Figure 4

Strain-specific sequence motif for the binding site for STAT6 transcription factor in the PBS region of clade A, G, and related CRFs (02_AG, 01_AE and 22_01A1). (a) Sequences from nucleotide + 197 to + 232 used for the fEMSA. The G/CRFs-5′IRDye-STAT6 sequence from Subtype G and non 12_BF CRFs used as a probe, includes the reported STAT6 canonical motif. Its equivalent from subtype B was used as a mutated competitor. (b) The CRFs-5′IRDye-STAT6 probe (lane 1) was incubated in the absence (lane 1) or with 5 µg of nuclear extract from IL-4 stimulated Cos 7 cells (Lanes 2–7).
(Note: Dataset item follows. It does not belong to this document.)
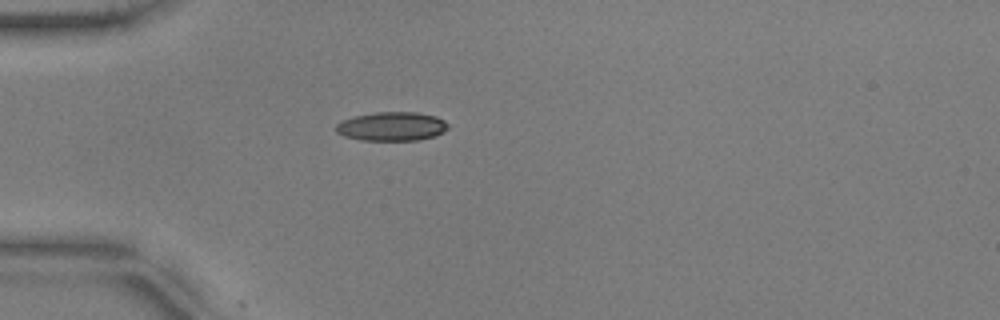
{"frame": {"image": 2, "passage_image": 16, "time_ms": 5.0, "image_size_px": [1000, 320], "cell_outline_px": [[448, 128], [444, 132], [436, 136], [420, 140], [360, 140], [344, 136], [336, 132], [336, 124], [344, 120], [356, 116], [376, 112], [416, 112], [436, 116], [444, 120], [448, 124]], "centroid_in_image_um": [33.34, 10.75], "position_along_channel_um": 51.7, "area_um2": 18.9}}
In this gel-shift experiment, we noted the presence of a non-specific band even in the absence of nuclear extract (lanes 1–8). This suggests that compounds enhancing binding conditions in this experiment might bind to the designed oligonucleotide. More importantly, we observed a specific band for the DNA probe-protein complex (lane 3). The specificity of STAT6 protein and DNA probe binding was shown by the non-disruption of the protein-DNA complex in the presence of a 200-fold excess of the mutated competitor (lane 2) or non-specific oligonucleotide (poly(dI-dC), lane 4) and by the disruption of the DNA–protein complex in the presence of 100-fold excess of the cold probe (CRFs-STAT6, lane 5). Additionally, we observed a supershift of the DNA–protein complex with anti-STAT6 antibody (lane 7), and not with anti-STAT 3 (lane 6) or non-specific IgG (lane 8). Surprisingly, no shift was detected with anti-Stat3 and anti-IgG antibodies (lanes 6 and 8). This might suggest that in these specific conditions, the presence of these later antibodies may disrupt the protein–DNA interaction, resulting in loss of the Stat6-DNA complex. To improve the conciseness and clarity, the image was cropped and the bands of interest that were non-adjacent in the original gel (Supplementary information S1 Fig. 4), were juxtaposed with a clear separation.